Aon warns of full-year gloom as Reinsurance Aggregate posts 22% rise in H1 underwriting profit
The 21 leading global reinsurance carriers that make up Aon’s Reinsurance Aggregate see property/casualty underwriting profit increase to $7.4bn in the first six month of the year
Reinsurers benefit from compound rate increases, coupled with movement away from low-lying layers and aggregate covers, but Hurricane Ian losses will weigh on second-half results
Reinsurers tracked by Aon reported their underwriting profit increased by one-fifth in the first half of the year, supported by rate increases and programme restructuring.
But the full-year outlook looks gloomy on the back of losses from Hurricane Ian, the broker warned.

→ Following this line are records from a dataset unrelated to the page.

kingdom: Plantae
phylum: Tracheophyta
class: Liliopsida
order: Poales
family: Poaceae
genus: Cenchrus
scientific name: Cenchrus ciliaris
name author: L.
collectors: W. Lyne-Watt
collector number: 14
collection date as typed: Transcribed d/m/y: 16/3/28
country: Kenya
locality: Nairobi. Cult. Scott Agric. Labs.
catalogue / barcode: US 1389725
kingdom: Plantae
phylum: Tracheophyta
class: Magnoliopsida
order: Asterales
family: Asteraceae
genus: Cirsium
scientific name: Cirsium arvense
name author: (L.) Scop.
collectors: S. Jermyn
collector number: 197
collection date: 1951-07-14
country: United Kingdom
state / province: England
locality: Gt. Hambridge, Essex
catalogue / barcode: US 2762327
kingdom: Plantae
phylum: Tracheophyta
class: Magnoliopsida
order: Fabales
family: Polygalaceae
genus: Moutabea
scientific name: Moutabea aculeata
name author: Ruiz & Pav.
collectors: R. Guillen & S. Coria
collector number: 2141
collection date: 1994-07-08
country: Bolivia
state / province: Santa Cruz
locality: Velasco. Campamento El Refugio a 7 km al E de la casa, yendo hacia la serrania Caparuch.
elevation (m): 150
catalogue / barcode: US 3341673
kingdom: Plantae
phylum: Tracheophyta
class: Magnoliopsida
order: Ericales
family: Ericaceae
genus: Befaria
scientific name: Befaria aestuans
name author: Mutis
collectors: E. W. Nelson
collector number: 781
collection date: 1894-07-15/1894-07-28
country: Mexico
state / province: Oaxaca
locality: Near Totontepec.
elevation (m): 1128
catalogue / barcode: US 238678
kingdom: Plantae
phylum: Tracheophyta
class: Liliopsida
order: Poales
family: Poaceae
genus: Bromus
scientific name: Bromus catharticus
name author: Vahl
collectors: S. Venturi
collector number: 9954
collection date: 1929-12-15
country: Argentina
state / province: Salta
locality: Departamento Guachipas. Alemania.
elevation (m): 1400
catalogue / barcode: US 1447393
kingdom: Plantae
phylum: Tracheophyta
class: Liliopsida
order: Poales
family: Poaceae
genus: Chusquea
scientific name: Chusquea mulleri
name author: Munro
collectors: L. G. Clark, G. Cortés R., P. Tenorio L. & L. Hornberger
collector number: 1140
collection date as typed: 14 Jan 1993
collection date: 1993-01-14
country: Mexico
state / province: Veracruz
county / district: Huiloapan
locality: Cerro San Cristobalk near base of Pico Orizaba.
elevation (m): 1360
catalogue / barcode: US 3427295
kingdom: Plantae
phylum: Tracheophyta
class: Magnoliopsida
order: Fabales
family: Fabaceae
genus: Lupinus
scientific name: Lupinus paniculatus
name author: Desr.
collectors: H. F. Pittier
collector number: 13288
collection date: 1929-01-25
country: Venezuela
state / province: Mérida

Aon’s Reinsurance Aggregate – which comprises 21 leading global reinsurance carriers – booked a 22% increase in property/casualty underwriting profit to $7.4bn in the first six month of the year. The improvement reflected the benefit of compound rate increases, coupled with movement away from low-lying layers and aggregate covers.
This came on the back of significant improvement in underwriting result over the past 18 months, despite ongoing high levels of insured losses from natural catastrophe events.
The group’s combined ratio improved 0.7 points to 93.0%, albeit with limited recognition of potential losses relating to Russia’s invasion of Ukraine, particularly in the aviation class, where losses could potentially be significant.
But Aon warned of the impact of Hurricane Ian on the full-year performance. Early estimates have put losses from the deadly storm as high as $70bn, with the bulk of the losses expected to fall on reinsurers.
Aon said the losses will “clearly influence” underwriting results in the second half of the year, which are likely to contribute to “another poor year for reinsurer earnings”.
Several Florida carriers have issued Ian-related loss estimates, revealing considerable losses ceded to reinsurers. UPC reported it faces a net loss from Ian of $36.4m on gross losses of $1bn. Faced with the same gross loss, Universal said its net loss from Ian would be limited to its retentions.
Another carrier, Heritage, without providing specifics, said its gross loss from Ian would fall within the second layer of its reinsurance programme, which covers losses from $140m to $960m.
Aon’s Reinsurance Aggregate firms also enjoyed strong increase in premiums in the first half of the year, with gross and net re/insurance premiums written up 10%, driven by rate increases and robust demand.
However, overall earnings and equity positions were heavily affected by unrealised losses on investment portfolios, driven by rising interest rates, widening credit spreads and declining stock markets.
The total investment return reported through income statements was a loss of $1.6bn, compared with a gain of $17.5bn in the first half of 2021.
Total equity fell $39bn to $171bn at June 30, 2022, reflecting the additional impact of $30bn of unrealised losses on bonds, booked within other comprehensive income.
Mike Van Slooten, head of business intelligence for Aon Reinsurance Solutions, said: “The long-awaited adjustment to higher interest rates will ultimately boost reinsurers’ profitability through higher investment returns, but the speed of the change is having a significant short-term impact on asset values.
“In addition, high inflation is creating uncertainty around future and legacy loss costs, which may need to be addressed through higher pricing and/or additions to prior year reserves,” Van Slooten added.
Rising interest rates will further pressure total investment returns and reported book values in the second half of the year.
The companies making up Aon’s Reinsurance Aggregate underwrite more than 50% of the world’s life and non-life reinsurance premiums. The composite is therefore viewed as a reasonable proxy for the reinsurance sector as a whole.